Where a contractor is insolvent, it may not have paid subcontractors for their work, and they may refuse to complete work. As it is particularly difficult to engage new subcontractors to complete unfinished work by others, it might be prudent to negotiate with these subcontractors to get them back on site. Moreover, councils might consider employing key personnel such as the contractor’s project manager or site supervisor to ensure continuity.
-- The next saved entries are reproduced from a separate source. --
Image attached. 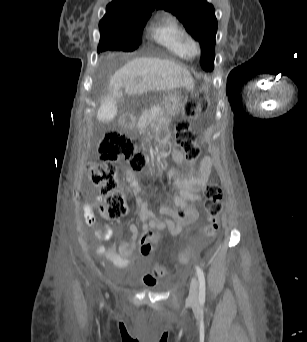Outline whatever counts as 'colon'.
I'll return each mask as SVG.
<instances>
[{"label": "colon", "instance_id": "1", "mask_svg": "<svg viewBox=\"0 0 307 342\" xmlns=\"http://www.w3.org/2000/svg\"><path fill=\"white\" fill-rule=\"evenodd\" d=\"M207 104L188 98L184 102L183 117L175 124V141L183 152L186 162L193 164L199 160L201 149L196 143V135L191 129V123L206 110ZM98 158L104 163L94 162L88 166L90 182L98 187L103 194L104 215L109 219H119L126 214L127 206L123 195L118 191L115 176V164L126 163L134 171L145 167V157L138 150L136 143L125 132L111 131L103 136L98 146ZM223 190L219 183L209 182L205 186L204 209L207 213V223L204 233L208 238L215 239L219 230V214L222 210ZM154 230H145L139 242L140 255L150 256L156 247L151 244L157 238ZM178 260L183 266H189V255L179 252ZM167 273L165 266H158L152 274L143 277L147 286H155L159 279Z\"/></svg>", "mask_w": 307, "mask_h": 342}]
</instances>
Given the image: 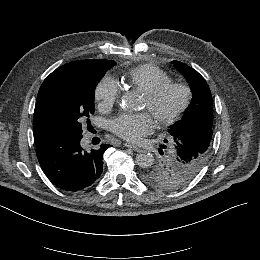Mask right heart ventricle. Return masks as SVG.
<instances>
[{
    "label": "right heart ventricle",
    "instance_id": "1",
    "mask_svg": "<svg viewBox=\"0 0 260 260\" xmlns=\"http://www.w3.org/2000/svg\"><path fill=\"white\" fill-rule=\"evenodd\" d=\"M125 83L140 90L143 95L160 85L171 81V77L157 67L142 65L130 70L124 77Z\"/></svg>",
    "mask_w": 260,
    "mask_h": 260
}]
</instances>
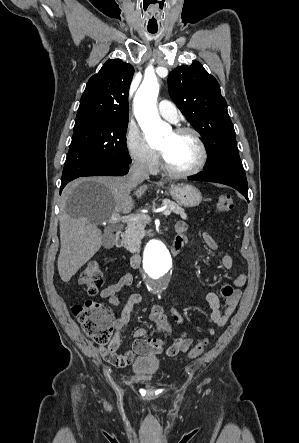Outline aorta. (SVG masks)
Wrapping results in <instances>:
<instances>
[{
    "label": "aorta",
    "mask_w": 299,
    "mask_h": 443,
    "mask_svg": "<svg viewBox=\"0 0 299 443\" xmlns=\"http://www.w3.org/2000/svg\"><path fill=\"white\" fill-rule=\"evenodd\" d=\"M159 84L155 76L145 77L134 97V115L150 145L159 144L170 132V126L163 122L156 108ZM147 275L154 280L153 288L160 291L159 282L172 267V257L165 244L158 239L148 242L143 259Z\"/></svg>",
    "instance_id": "aorta-1"
}]
</instances>
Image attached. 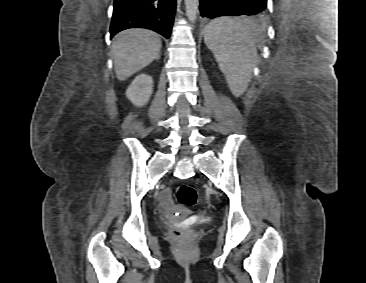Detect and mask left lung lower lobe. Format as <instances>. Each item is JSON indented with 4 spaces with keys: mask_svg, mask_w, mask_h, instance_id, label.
Returning a JSON list of instances; mask_svg holds the SVG:
<instances>
[{
    "mask_svg": "<svg viewBox=\"0 0 366 283\" xmlns=\"http://www.w3.org/2000/svg\"><path fill=\"white\" fill-rule=\"evenodd\" d=\"M267 0H200L203 18L220 16H257L266 12Z\"/></svg>",
    "mask_w": 366,
    "mask_h": 283,
    "instance_id": "0a47b994",
    "label": "left lung lower lobe"
}]
</instances>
Bringing a claim against an insolvent company

If a contractor is in a formal insolvency process you generally cannot bring a claim against it without leave of the court, or unless you have consent from the administrator or liquidator appointed [7]. 

Key Takeaways

There are considerable challenges that principals face in relation to managing contractor insolvency and the significant risks that they bear if they do not turn their mind to such issues. However, principals can take numerous steps before executing a construction contract and during the construction phase of a project, to ensure that they protect their position. 

It is vitally important that councils identify factors suggesting a stressed project or contractor insolvency as soon as possible. It is equally important that councils seek legal advice as soon as possible. Taking such action will allow councils to maximise the likelihood of the best outcome for their project and financial position should the fact of insolvency of a contractor eventuate.

Further information / assistance regarding the issues raised in this article is available from the author, Phillip Vassiliadis, Partner, Denise Serdenes, Paralegal or your usual contact at Moray & Agnew.
[2] Corporations Act 2001 (Cth), s 95A.
[3] Australian Securities & Investments Commission v Plymin (No 1) [2003] VSC 123 (ASIC v Plymin).
[4] Re Tweed Garages Ltd [1962] Ch 406, 410
[5] Corporations Act 2001 (Cth), s 451E.

[6] See Kennedy Civil Contracting Pty Ltd (Administrators Appointed) v Richard Crookes Construction Pty Ltd; in the matter of Kennedy Civil Contracting Pty Ltd [2023] NSWSC 99; Brodyn Pty Ltd v Dasein Constructions Pty Ltd [2004] NSWSC 1230; Façade Treatment Engineering Pty Ltd (in liq) v Brookfield Multiplex Constructions Pty Ltd [2016] VSCA 247.
[7] Corporations Act 2001 (Cth), s 440D.